We are a commune of inquiring, skeptical, politically centrist, capitalist, anglophile, traditionalist New England Yankee humans, humanoids, and animals with many interests beyond and above politics. Each of us has had a high-school education (or GED), but all had ADD so didn't pay attention very well, especially the dogs. Each one of us does "try my best to be just like I am," and none of us enjoys working for others, including for Maggie, from whom we receive neither a nickel nor a dime. Freedom from nags, cranks, government, do-gooders, control-freaks and idiots is all that we ask for.
Right now is the perfect time to buy a used kayak at a good price. For example, in Orleans there is a sports/kayak/rental place that after Labor Day sells their rental's at very reduced prices. I've picked up a bargain there. Because everyone can use more than one type of boat; kayaks for the surf (sit on top), ocean kayaks, two person boats, kid sized and kayaks made with lightweight materials for smaller and weaker people.

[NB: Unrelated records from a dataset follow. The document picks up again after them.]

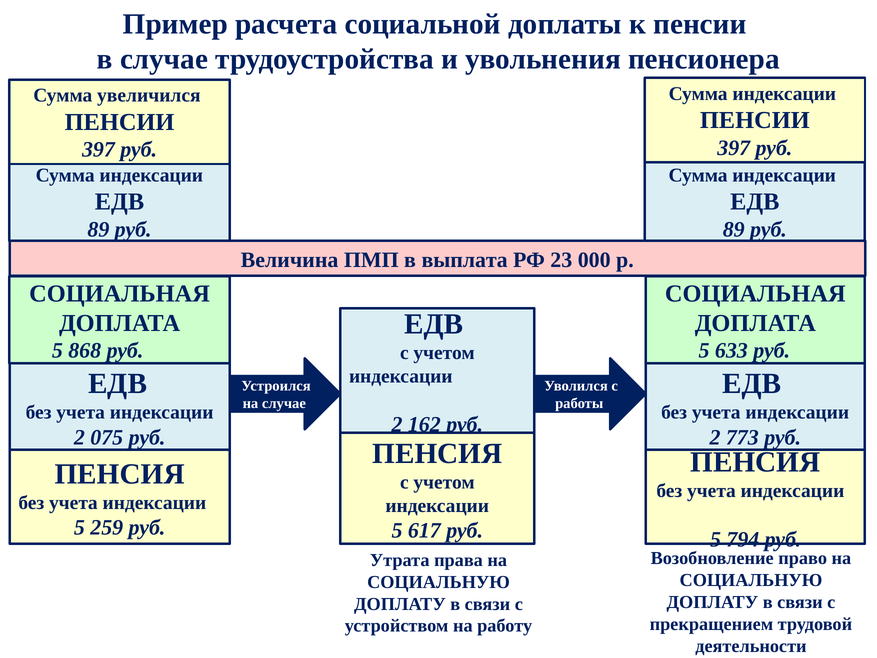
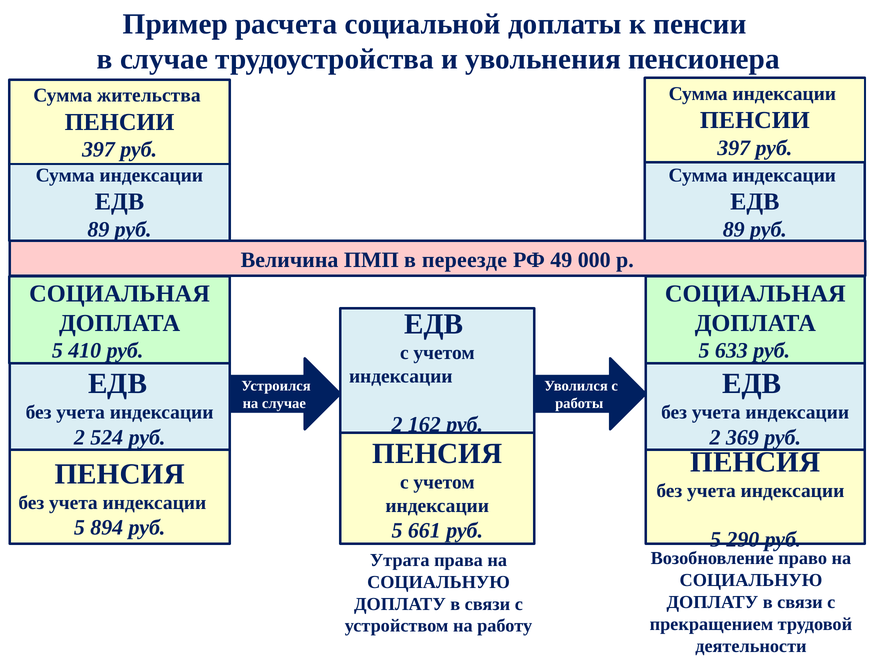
увеличился: увеличился -> жительства
выплата: выплата -> переезде
23: 23 -> 49
868: 868 -> 410
075: 075 -> 524
773: 773 -> 369
259: 259 -> 894
617: 617 -> 661
794: 794 -> 290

But for some people rowboats are still superior. Efficiency, leverage, drag, and stability. A few years ago (prior to the whole back and knee issues) I was paddling back to the landing behind a guy in a rowboat with his family; wife, two daughters. Older middle-aged man with good solid shoulders, pulling steadily with the two oars. The boat was also loaded with all their picnic supplies for the day. Well, I could keep up, gaining on them with only with a lot of extra effort and back then I was going out several times a week. I was fit. I wonder if there are any studies on boat type efficiency?

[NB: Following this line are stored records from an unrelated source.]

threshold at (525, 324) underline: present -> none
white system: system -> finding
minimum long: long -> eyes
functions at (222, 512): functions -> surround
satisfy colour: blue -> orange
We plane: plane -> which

Always used rowboats and yes, John, some are better than others.
I am of the old school. I make that sound like it's optional but my age and physical condition place me in that school.
Multiple Myeloma can humble a guy, I tell you.
I'd use a canoe if I wanted a "sports car" boat.
Size matters in selecting any boat, and it is particularly important in selecting a small rowing boat. A boat that is too small or too large is of limited use to its owner. Handling the thing out of water is a consideration some folks overlook.